Cornel Wilde plays a big-city cop who harbors inappropriate feelings for gangster moll Jean Wallace (his wife in real life) and sets out to take down his powerful protector, played by Richard Conte. There are no weak links in the cast, including Brian Donlevy, Robert Middleton, Lee van Cleef, Earl Holliman, Jay Adler, Ted De Corsia, and Helen Walker.

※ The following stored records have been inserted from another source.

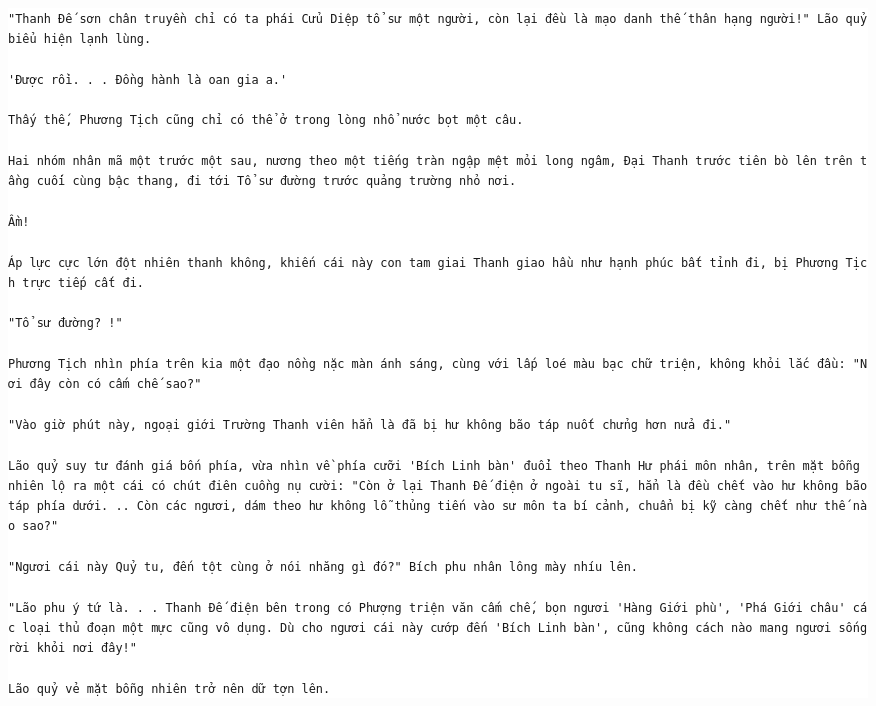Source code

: 	"Thanh Đế sơn chân truyền chỉ có ta phái Cửu Diệp tổ sư một người, còn lại đều là mạo danh thế thân hạng người!" Lão quỷ biểu hiện lạnh lùng.

	'Được rồi. . . Đồng hành là oan gia a.'

	Thấy thế, Phương Tịch cũng chỉ có thể ở trong lòng nhổ nước bọt một câu.

	Hai nhóm nhân mã một trước một sau, nương theo một tiếng tràn ngập mệt mỏi long ngâm, Đại Thanh trước tiên bò lên trên tầng cuối cùng bậc thang, đi tới Tổ sư đường trước quảng trường nhỏ nơi.

	Ầm!

	Áp lực cực lớn đột nhiên thanh không, khiến cái này con tam giai Thanh giao hầu như hạnh phúc bất tỉnh đi, bị Phương Tịch trực tiếp cất đi.

	"Tổ sư đường? !"

	Phương Tịch nhìn phía trên kia một đạo nồng nặc màn ánh sáng, cùng với lấp loé màu bạc chữ triện, không khỏi lắc đầu: "Nơi đây còn có cấm chế sao?"

	"Vào giờ phút này, ngoại giới Trường Thanh viên hẳn là đã bị hư không bão táp nuốt chửng hơn nửa đi."

	Lão quỷ suy tư đánh giá bốn phía, vừa nhìn về phía cưỡi 'Bích Linh bàn' đuổi theo Thanh Hư phái môn nhân, trên mặt bỗng nhiên lộ ra một cái có chút điên cuồng nụ cười: "Còn ở lại Thanh Đế điện ở ngoài tu sĩ, hẳn là đều chết vào hư không bão táp phía dưới. .. Còn các ngươi, dám theo hư không lỗ thủng tiến vào sư môn ta bí cảnh, chuẩn bị kỹ càng chết như thế nào sao?"

	"Ngươi cái này Quỷ tu, đến tột cùng ở nói nhăng gì đó?" Bích phu nhân lông mày nhíu lên.

	"Lão phu ý tứ là. . . Thanh Đế điện bên trong có Phượng triện văn cấm chế, bọn ngươi 'Hàng Giới phù', 'Phá Giới châu' các loại thủ đoạn một mực cũng vô dụng. Dù cho ngươi cái này cướp đến 'Bích Linh bàn', cũng không cách nào mang ngươi sống rời khỏi nơi đây!"

	Lão quỷ vẻ mặt bỗng nhiên trở nên dữ tợn lên.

If you’re hungry for more, there’s a video essay and a booklet with five more thought-provoking dissertations about Great Combo. And just for kicks, a bonus disc offers a second feature, The Crooked Path (1949), directed by Robert Florey and starring John Payne, Ellen Drew and Sonny Tufts (!) Producer Benedict Bogeaus probably thought he had pulled off a coup that casts Tufts as a villain but the part is firmly two-sided and so is his performance. It was worth watching just to hear my wife exclaim, “John Alton!” when he saw a perfectly drawn John Payne. Well packaged, with five newly designed small cards, Great Combo makes a good argument for keeping visual media alive.

NIGHT WORLD – Kino Lorber
I doubt any movie buff scanning the credits of this mysterious 1932 Universal Picture could resist giving it a try. Plus, it packs a lot into just 58 minutes. Released a few months after Boris Karloff played Frankenstein’s monster as director James Whale, the British actor still seems out of place as the owner of a New York speakeasy/nightclub called Happy’s Place. Where this quick, funky early code image goes into Karloff’s career progression is one of the many topics well covered by Jeremy Arnold in his insightful commentary track. I learned things I didn’t know about costars Lew Ayres, Mae Clarke, Clarence Muse and other lesser actors. (Another commentary by Tim Lucas and Joe Busam points out that the opening Times Square montage uses a scale model of downtown Manhattan built for Universal’s 1929 budget-busting feature. Broadway.) This mélange of melodrama, music, sex and sin even makes time for a chorus and girl production number arranged by Busby Berkeley! That’s a lot of entertainment for your movie dollar—then or now. Kino Lorber’s new release is flawless, from the opening biplane to the reminder that Good Cast is Worth Repeating.